> _REQUIRED WORK_
Write out the data exactly as given, dropping every picture.

> _RECORD SET_

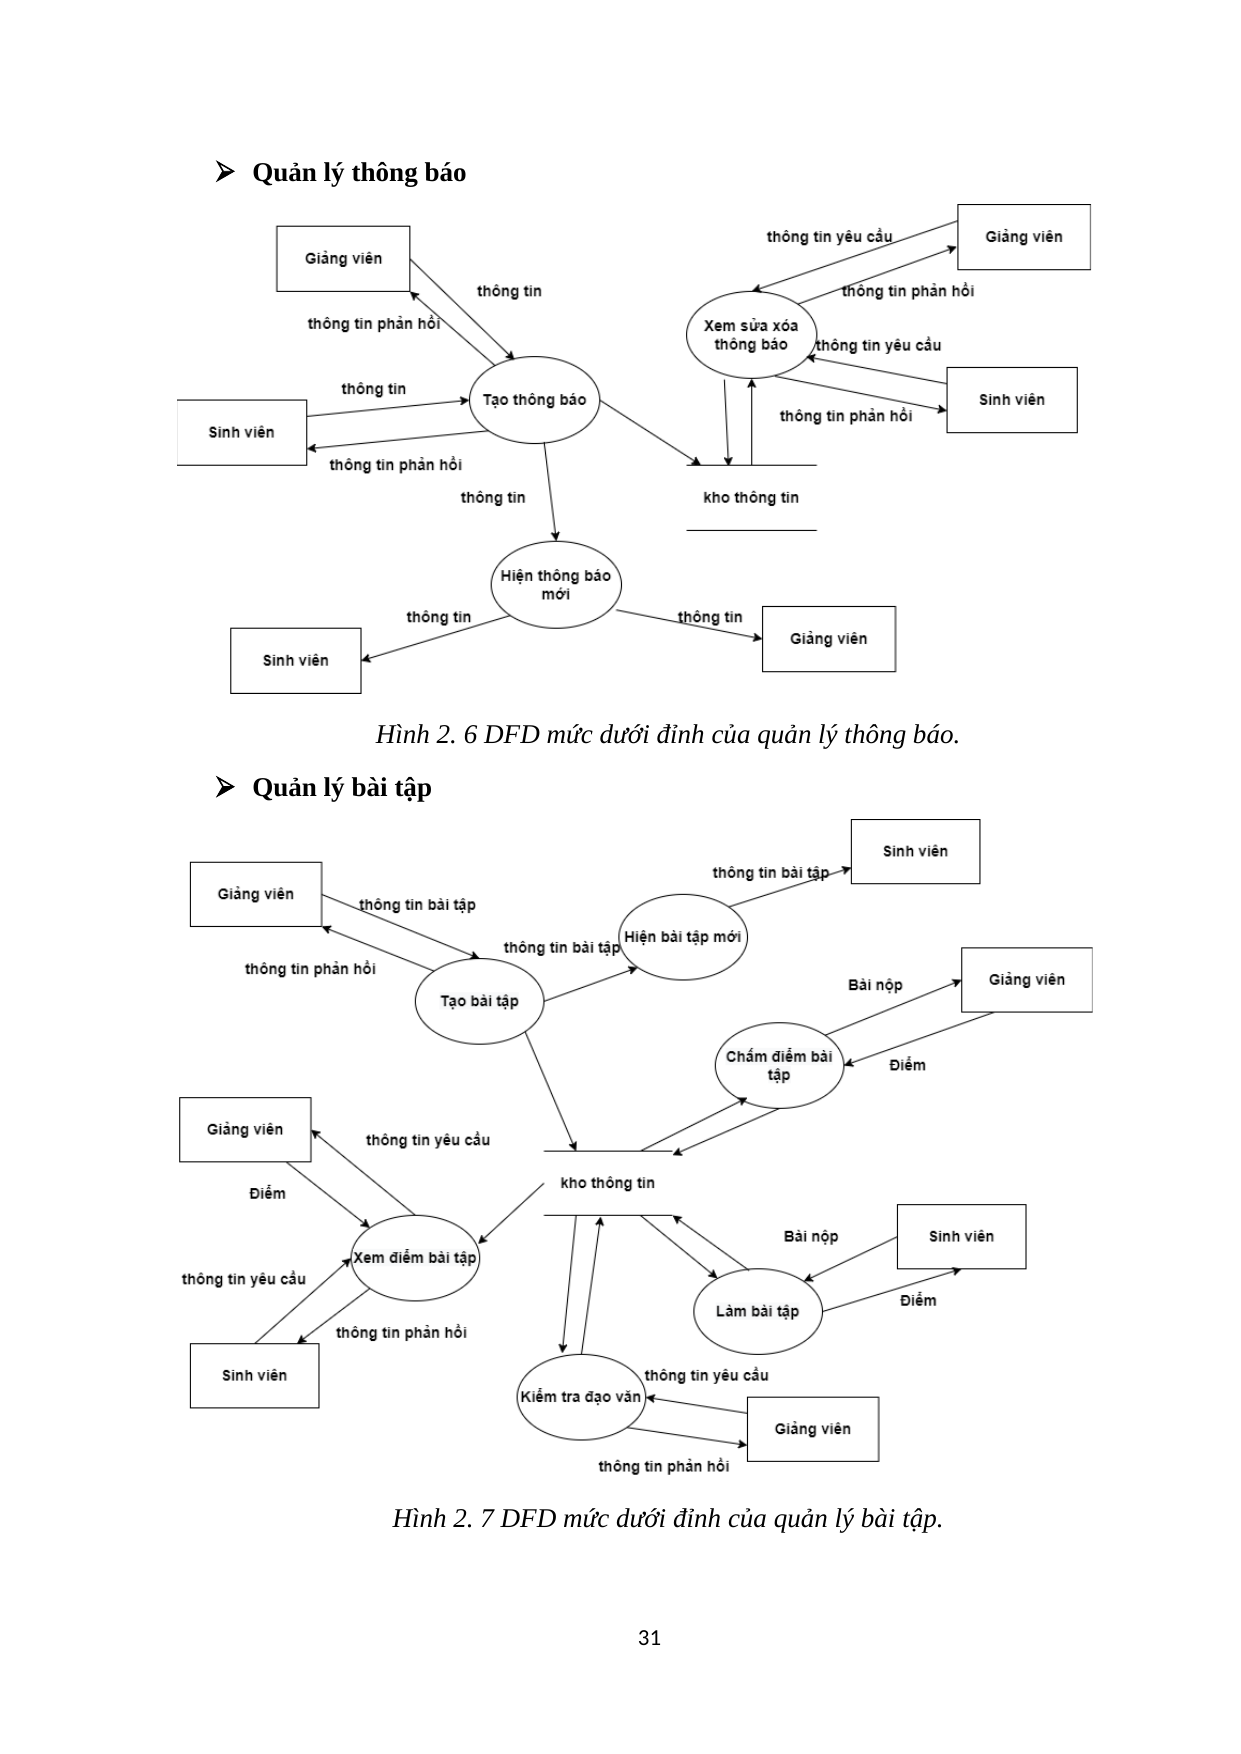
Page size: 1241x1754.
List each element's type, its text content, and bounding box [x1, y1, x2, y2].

list Quản lý thông báo [214, 156, 1122, 187]
picture [177, 204, 1092, 694]
text Hình 2. 6 DFD mức dưới đỉnh của quản lý thông báo. [214, 718, 1122, 749]
picture [177, 819, 1093, 1478]
list Quản lý bài tập [214, 771, 1122, 802]
text Hình 2. 7 DFD mức dưới đỉnh của quản lý bài tập. [214, 1502, 1122, 1533]
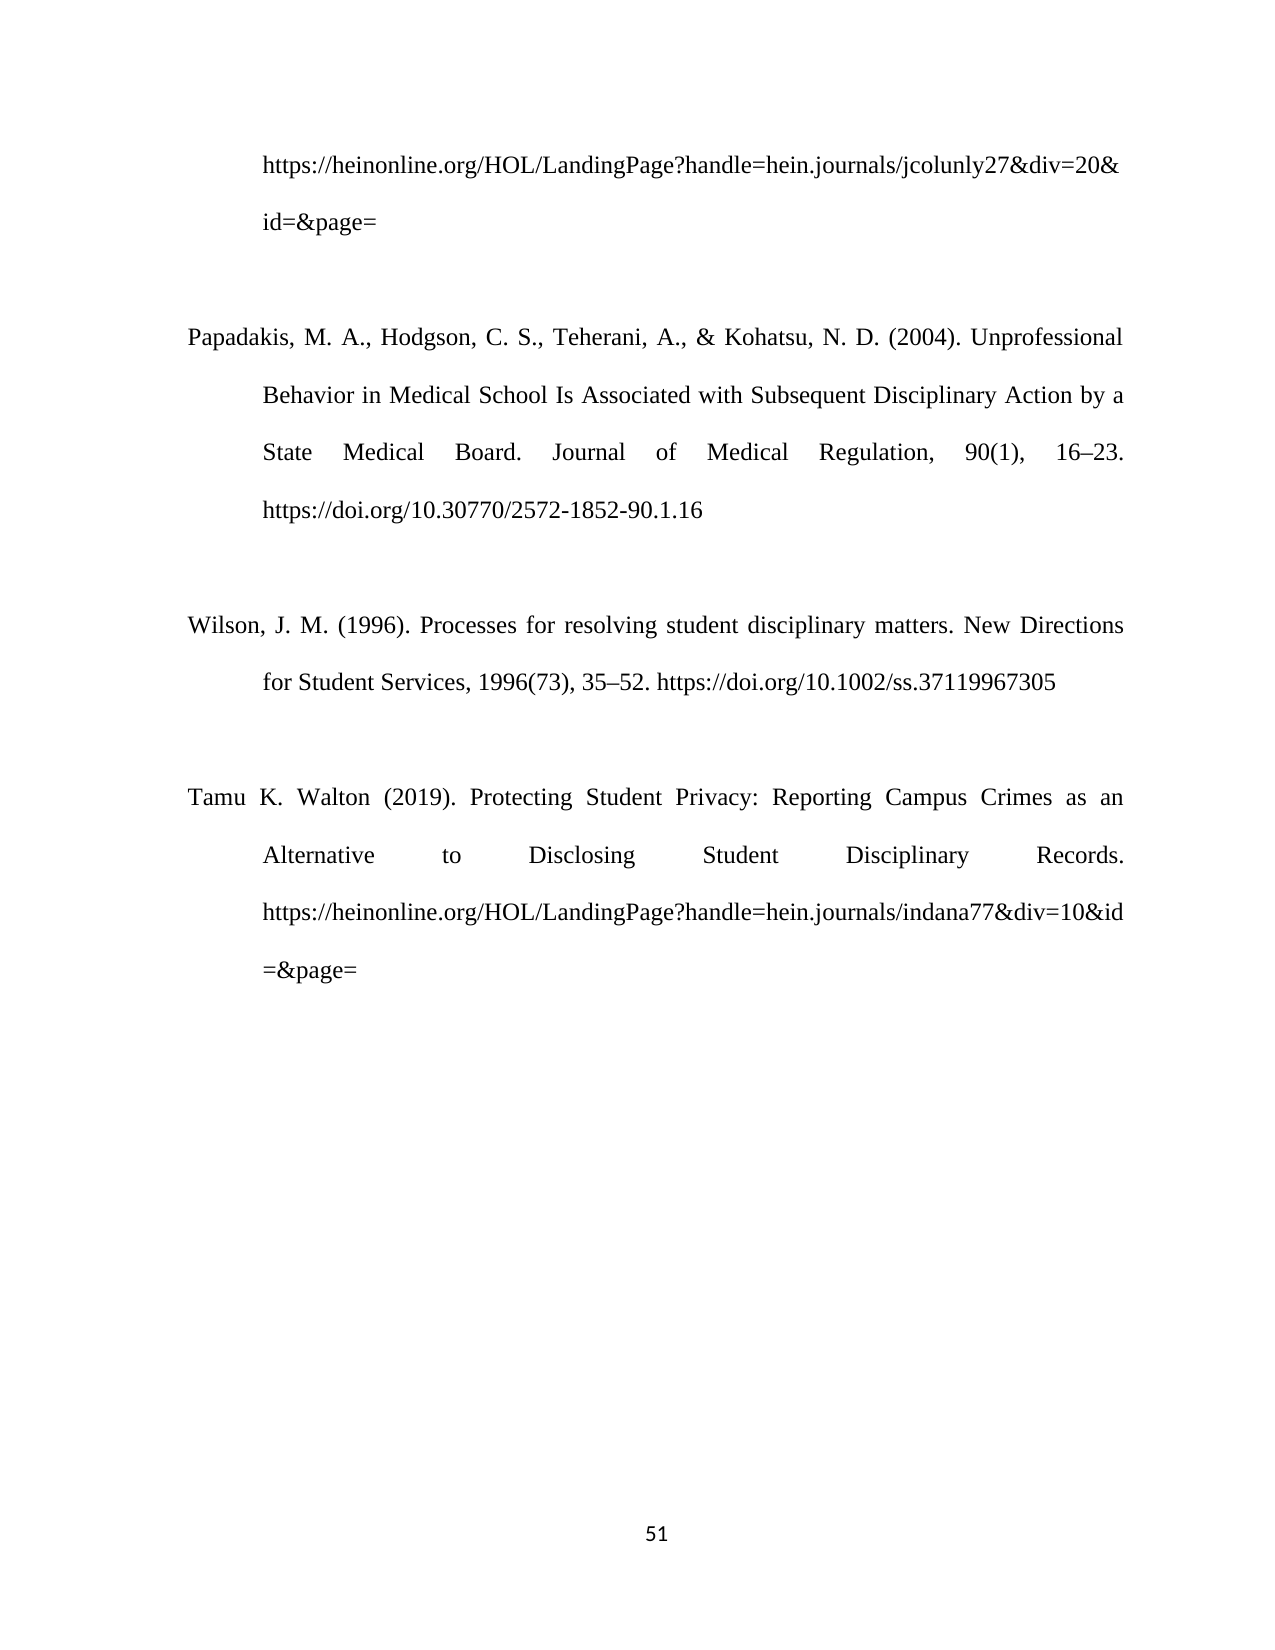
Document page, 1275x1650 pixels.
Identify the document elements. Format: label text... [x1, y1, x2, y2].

text Tamu K. Walton (2019). Protecting Student Privacy: Reporting Campus Crimes as an Alternative to Disclosing Student Disciplinary Records. https://heinonline.org/HOL/LandingPage?handle=hein.journals/indana77&div=10&id=&page= [187, 782, 1125, 984]
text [187, 150, 1125, 236]
text Wilson, J. M. (1996). Processes for resolving student disciplinary matters. New Directions for Student Services, 1996(73), 35–52. https://doi.org/10.1002/ss.37119967305 [187, 610, 1125, 696]
text Papadakis, M. A., Hodgson, C. S., Teherani, A., & Kohatsu, N. D. (2004). Unprofessional Behavior in Medical School Is Associated with Subsequent Disciplinary Action by a State Medical Board. Journal of Medical Regulation, 90(1), 16–23. https://doi.org/10.30770/2572-1852-90.1.16 [187, 322, 1125, 524]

> _ANSWER AREA_
Page size: 1241x1754.
List each element's type, its text content, and bounding box [x1, y1, x2, y2].

list Quản lý thông báo [214, 156, 1122, 187]
picture [177, 204, 1092, 694]
text Hình 2. 6 DFD mức dưới đỉnh của quản lý thông báo. [214, 718, 1122, 749]
picture [177, 819, 1093, 1478]
list Quản lý bài tập [214, 771, 1122, 802]
text Hình 2. 7 DFD mức dưới đỉnh của quản lý bài tập. [214, 1502, 1122, 1533]
Document page, 1275x1650 pixels.
Identify the document elements. Format: label text... [x1, y1, x2, y2].

text Tamu K. Walton (2019). Protecting Student Privacy: Reporting Campus Crimes as an Alternative to Disclosing Student Disciplinary Records. https://heinonline.org/HOL/LandingPage?handle=hein.journals/indana77&div=10&id=&page= [187, 782, 1125, 984]
text [187, 150, 1125, 236]
text Wilson, J. M. (1996). Processes for resolving student disciplinary matters. New Directions for Student Services, 1996(73), 35–52. https://doi.org/10.1002/ss.37119967305 [187, 610, 1125, 696]
text Papadakis, M. A., Hodgson, C. S., Teherani, A., & Kohatsu, N. D. (2004). Unprofessional Behavior in Medical School Is Associated with Subsequent Disciplinary Action by a State Medical Board. Journal of Medical Regulation, 90(1), 16–23. https://doi.org/10.30770/2572-1852-90.1.16 [187, 322, 1125, 524]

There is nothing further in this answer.